O Ponto 14, em frente ao Quiosque do Alemão, foi identificado como área sensível, com indícios de contaminação recorrente e origem ainda não plenamente determinada, o que exige monitoramento contínuo e novas investigações.
Laudo anterior já indicava contaminação elevada
A preocupação com a qualidade da água na região não é recente. Em março, um laudo técnico independente apontou contaminação até 40 vezes acima dos limites aceitáveis pela legislação federal em trechos das praias da Guarderia e da Ilha do Frade. O estudo foi encomendado pelos vereadores Bruno Malias e Pedro Trés, ambos do PSB, e reforçou o alerta já feito pela Comissão de Meio Ambiente da Assembleia Legislativa sobre os riscos à saúde pública.
Medidas recomendadas
O grupo recomenda a identificação e correção de ligações clandestinas de esgoto na rede pluvial, além do monitoramento permanente da caixa de tempo seco.
Também foi indicada, a médio prazo, a retirada de manilhas de drenagem da faixa de areia. A prioridade inclui estruturas localizadas na Ponte da Ilha do Frade, na orla norte de Camburi e na Ilha das Caieiras.
As conclusões apresentadas são preliminares, já que os resultados de parâmetros físico-químicos ainda estão em análise laboratorial. O Grupo de Trabalho informou que fará uma nova reunião na segunda quinzena de maio para avaliar dados mais consolidados e definir os próximos encaminhamentos.
O que diz a prefeitura:
Segundo o subprocurador-geral de Vitória, Ricardo Grilo, sobre o município fará autuações de todas as unidades que não se ligaram à rede de esgoto. “Acabamos de receber a lista da Cesan com as unidades que não se ligaram à rede. Vamos realizar as autuações e até outras medidas na área criminal. Estamos trabalhando com hipóteses. É um relatório parcial e não conclusivo. Conseguimos imagens de satélite que mostram que, em verões anteriores, já existiam manchas. A questão da bomba entra como hipótese, mas não é possível afirmar, por ora, que ela seja a única causa”.
O que diz a Cesan?
A responsabilidade pela fiscalização quanto à efetiva ligação dos imóveis à rede de esgoto é dos municípios. A Cesan disponibiliza, no site da Companhia, a relação de imóveis que não estão conectados ao sistema de esgotamento sanitário.
Desde julho de 2025, a Cesan, em parceria com o Ministério Público do Espírito Santo e os municípios, iniciou o projeto “Tá Ligado?”, para fiscalizar e incentivar a regularização das ligações de esgoto. Até o momento foram entregues cerca de 2.559 notificações e 255 imóveis realizaram a conexão. O projeto continua em andamento, com novas vistorias e notificações. Proprietários que não regularizarem podem sofrer penalidades administrativas e civis previstas em lei.
O que diz o Iema?
O Instituto Estadual de Meio Ambiente (Iema) informa que a balneabilidade e o monitoramento da orla de Vitória são de competência da Prefeitura.

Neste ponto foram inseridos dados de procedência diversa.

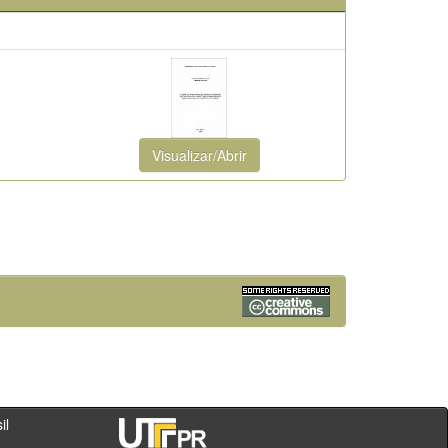
Visualizar/Abrir
- PR - Brasil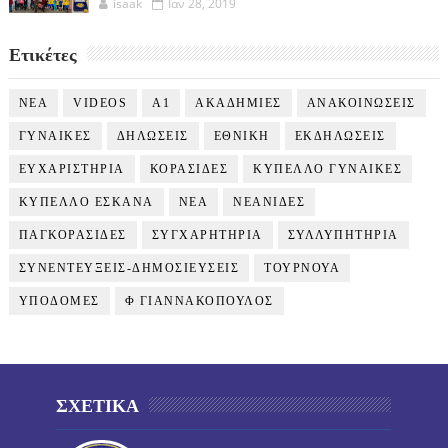
isaak
Ιαν 28, 2019
Ετικέτες
NEA
VIDEOS
Α1
ΑΚΑΔΗΜΙΕΣ
ΑΝΑΚΟΙΝΩΣΕΙΣ
ΓΥΝΑΙΚΕΣ
ΔΗΛΩΣΕΙΣ
ΕΘΝΙΚΗ
ΕΚΔΗΛΩΣΕΙΣ
ΕΥΧΑΡΙΣΤΗΡΙΑ
ΚΟΡΑΣΙΔΕΣ
ΚΥΠΕΛΛΟ ΓΥΝΑΙΚΕΣ
ΚΥΠΕΛΛΟ ΕΣΚΑΝΑ
ΝΕΑ
ΝΕΑΝΙΔΕΣ
ΠΑΓΚΟΡΑΣΙΔΕΣ
ΣΥΓΧΑΡΗΤΗΡΙΑ
ΣΥΛΛΥΠΗΤΗΡΙΑ
ΣΥΝΕΝΤΕΥΞΕΙΣ-ΔΗΜΟΣΙΕΥΣΕΙΣ
ΤΟΥΡΝΟΥΑ
ΥΠΟΔΟΜΕΣ
Φ ΓΙΑΝΝΑΚΟΠΟΥΛΟΣ
ΣΧΕΤΙΚΑ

Dessa forma, a avaliação atual sobre a balneabilidade no local, bem como o histórico recente da qualidade da água e a identificação de eventuais pontos críticos na orla de Vitória, devem ser obtidos junto ao município responsável pelo monitoramento.
O Iema integra o Grupo de Trabalho que trata do caso da Guarderia, prestando apoio técnico às análises conduzidas de forma conjunta entre diversos órgãos e entidades, sob coordenação do Ministério Público do Estado do Espírito Santo.